Jeffrey Reid Baker (born c. 1947) is a pianist, composer, arranger best known for his work as a pioneer in the world of computer recording using synthesizers and digital instruments in the mid-1980s. He gained national media attention, from major publications such as the Chicago Tribune, Stereo Review, Digital Audio, and USA Today among others, when he produced four cross-over classical albums - Lisztronique (Now Fantastic Liszt), Rhapsody In Electric Blue, Carmina Burana Synthesized, and Everyone's Favorite Synthesizer Pieces. His work was also featured in both the BMG and Columbia House record clubs in the late 1980s and early 1990s.

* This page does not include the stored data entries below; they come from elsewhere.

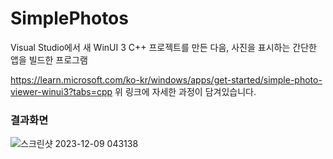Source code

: # SimplePhotos
Visual Studio에서 새 WinUI 3 C++ 프로젝트를 만든 다음, 사진을 표시하는 간단한 앱을 빌드한 프로그램

https://learn.microsoft.com/ko-kr/windows/apps/get-started/simple-photo-viewer-winui3?tabs=cpp
위 링크에 자세한 과정이 담겨있습니다.

### 결과화면
![스크린샷 2023-12-09 043138](https://github.com/wintermoca/SimplePhotos/assets/102385398/a97271d7-1b81-408b-b169-5e6cb98be979)






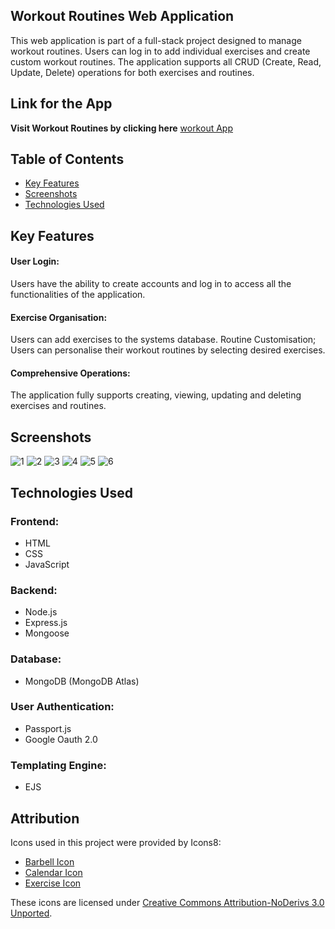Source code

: ## Workout Routines Web Application

This web application is part of a full-stack project designed to manage workout routines. Users can log in to add individual exercises and create custom workout routines. The application supports all CRUD (Create, Read, Update, Delete) operations for both exercises and routines.

## Link for the App

**Visit Workout Routines by clicking here** [workout App](https://workout-routines-15a2ea93107f.herokuapp.com/)

## Table of Contents

- [Key Features](#features)
- [Screenshots](#screenshots)
- [Technologies Used](#technologies-used)

## Key Features

 #### User Login:
 Users have the ability to create accounts and log in to access all the functionalities of the application.
 
 #### Exercise Organisation:
 Users can add exercises to the systems database.
 Routine Customisation; Users can personalise their workout routines by selecting desired exercises.
 #### Comprehensive Operations:
 The application fully supports creating, viewing, updating and deleting exercises and routines.
 
## Screenshots
![1](https://i.imgur.com/tCglJ54.png) 
![2](https://i.imgur.com/Q2zOVWG.png) 
![3](https://i.imgur.com/jmvsx1R.png) 
![4](https://i.imgur.com/A0p5COs.png) 
![5](https://i.imgur.com/coKenGL.png) 
![6](https://i.imgur.com/3KSVu7P.png) 




 ## Technologies Used

### Frontend:
  - HTML
  - CSS
  - JavaScript
  
### Backend:
  - Node.js
  - Express.js
  - Mongoose
  
### Database:
  - MongoDB (MongoDB Atlas)
  
### User Authentication:
  - Passport.js
  - Google Oauth 2.0
  
### Templating Engine:
  - EJS
 
  ## Attribution

Icons used in this project were provided by Icons8:

- [Barbell Icon](https://icons8.com/icon/1786/barbell)
- [Calendar Icon](https://icons8.com/icon/67438/calendar)
- [Exercise Icon](https://icons8.com/icon/3728/exercise)

These icons are licensed under [Creative Commons Attribution-NoDerivs 3.0 Unported](https://creativecommons.org/licenses/by-nd/3.0/).
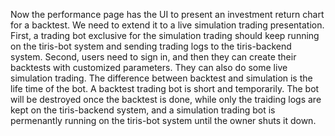 Now the performance page has the UI to present an investment return chart for a backtest. We need to extend it to a live simulation trading presentation.
First, a trading bot exclusive for the simulation trading should keep running on the tiris-bot system and sending trading logs to the tiris-backend system.
Second, users need to sign in, and then they can create their backtests with customized parameters. They can also do some live simulation trading. The difference between backtest and simulation is the life time of the bot. A backtest trading bot is short and temporarily. The bot will be destroyed once the backtest is done, while only the traiding logs are kept on the tiris-backend system, and a simulation trading bot is permenantly running on the tiris-bot system until the owner shuts it down.   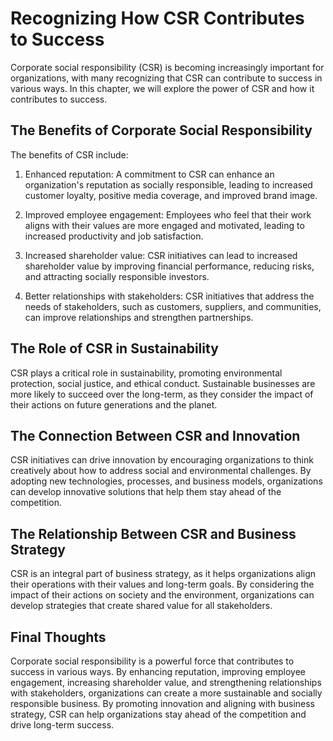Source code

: Recognizing How CSR Contributes to Success
=================================================================================================================

Corporate social responsibility (CSR) is becoming increasingly important for organizations, with many recognizing that CSR can contribute to success in various ways. In this chapter, we will explore the power of CSR and how it contributes to success.

The Benefits of Corporate Social Responsibility
-----------------------------------------------

The benefits of CSR include:

1. Enhanced reputation: A commitment to CSR can enhance an organization's reputation as socially responsible, leading to increased customer loyalty, positive media coverage, and improved brand image.

2. Improved employee engagement: Employees who feel that their work aligns with their values are more engaged and motivated, leading to increased productivity and job satisfaction.

3. Increased shareholder value: CSR initiatives can lead to increased shareholder value by improving financial performance, reducing risks, and attracting socially responsible investors.

4. Better relationships with stakeholders: CSR initiatives that address the needs of stakeholders, such as customers, suppliers, and communities, can improve relationships and strengthen partnerships.

The Role of CSR in Sustainability
---------------------------------

CSR plays a critical role in sustainability, promoting environmental protection, social justice, and ethical conduct. Sustainable businesses are more likely to succeed over the long-term, as they consider the impact of their actions on future generations and the planet.

The Connection Between CSR and Innovation
-----------------------------------------

CSR initiatives can drive innovation by encouraging organizations to think creatively about how to address social and environmental challenges. By adopting new technologies, processes, and business models, organizations can develop innovative solutions that help them stay ahead of the competition.

The Relationship Between CSR and Business Strategy
--------------------------------------------------

CSR is an integral part of business strategy, as it helps organizations align their operations with their values and long-term goals. By considering the impact of their actions on society and the environment, organizations can develop strategies that create shared value for all stakeholders.

Final Thoughts
--------------

Corporate social responsibility is a powerful force that contributes to success in various ways. By enhancing reputation, improving employee engagement, increasing shareholder value, and strengthening relationships with stakeholders, organizations can create a more sustainable and socially responsible business. By promoting innovation and aligning with business strategy, CSR can help organizations stay ahead of the competition and drive long-term success.
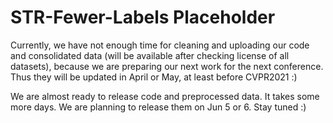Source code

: # STR-Fewer-Labels Placeholder
Currently, we have not enough time for cleaning and uploading our code and consolidated data (will be available after checking license of all datasets), because we are preparing our next work for the next conference. 
Thus they will be updated in April or May, at least before CVPR2021 :)

We are almost ready to release code and preprocessed data. 
It takes some more days.
We are planning to release them on Jun 5 or 6.
Stay tuned :)
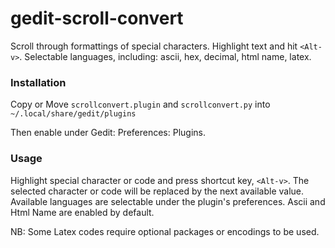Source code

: # gedit-scroll-convert

Scroll through formattings of special characters. Highlight text and hit `<Alt-v>`. Selectable languages, including: ascii, hex, decimal, html name, latex.

### Installation

Copy or Move `scrollconvert.plugin` and `scrollconvert.py` into `~/.local/share/gedit/plugins` 

Then enable under Gedit: Preferences: Plugins.

### Usage

Highlight special character or code and press shortcut key, `<Alt-v>`. The selected character or code will be replaced by the next available value. Available languages are selectable under the plugin's preferences. Ascii and Html Name are enabled by default.

NB: Some Latex codes require optional packages or encodings to be used.
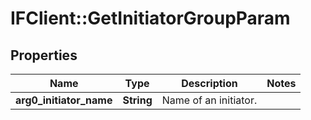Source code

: # IFClient::GetInitiatorGroupParam

## Properties
Name | Type | Description | Notes
------------ | ------------- | ------------- | -------------
**arg0_initiator_name** | **String** | Name of an initiator. | 


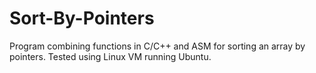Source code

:# Sort-By-Pointers
Program combining functions in C/C++ and ASM for sorting an array by pointers.
Tested using Linux VM running Ubuntu.
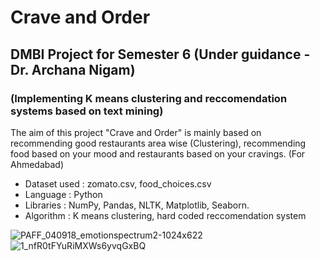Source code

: # Crave and Order 
## DMBI Project for Semester 6 (Under guidance - Dr. Archana Nigam)
### (Implementing K means clustering and reccomendation systems based on text mining)

The aim of this project "Crave and Order" is mainly based on recommending good restaurants area wise (Clustering), recommending food based on your mood and restaurants based on your cravings. (For Ahmedabad)


* Dataset used : zomato.csv, food_choices.csv
* Language : Python
* Libraries : NumPy, Pandas, NLTK, Matplotlib, Seaborn.
* Algorithm : K means clustering, hard coded reccomendation system

![PAFF_040918_emotionspectrum2-1024x622](https://user-images.githubusercontent.com/69644003/162489379-e7abbfab-ead1-4be8-8237-8c3121b232c6.jpg)
![1_nfR0tFYuRiMXWs6yvqGxBQ](https://user-images.githubusercontent.com/69644003/162489841-cbc91a46-2232-4064-b0ac-844a199c8f17.jpeg)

During the 1990s, Baker went to work for an Atlanta-based corporation and spent several years composing music in all styles ranging from walking tapes to children's music. His work on a Christmas project led him, in the spring of 1996, to start his own musical production company and record label - JRB Records. Its first release was “A Composer’s Christmas”. And in 1999, Baker released a Rachmaninoff CD containing the Third Piano Concerto in its original 2-Piano form (only recording), and his own arrangement of the Cello Sonata for two-pianos (world premiere). In the year 2000, Baker was asked by the Musicland/Sam Goody chain if he would produce a “Scott Joplin Greatest Hits” album.

Since then JRB Records, he has released “Grand Russian Fantasy” and “Fingerbreakers”. And in 2018 released his most recent album “Concrete Jungle”.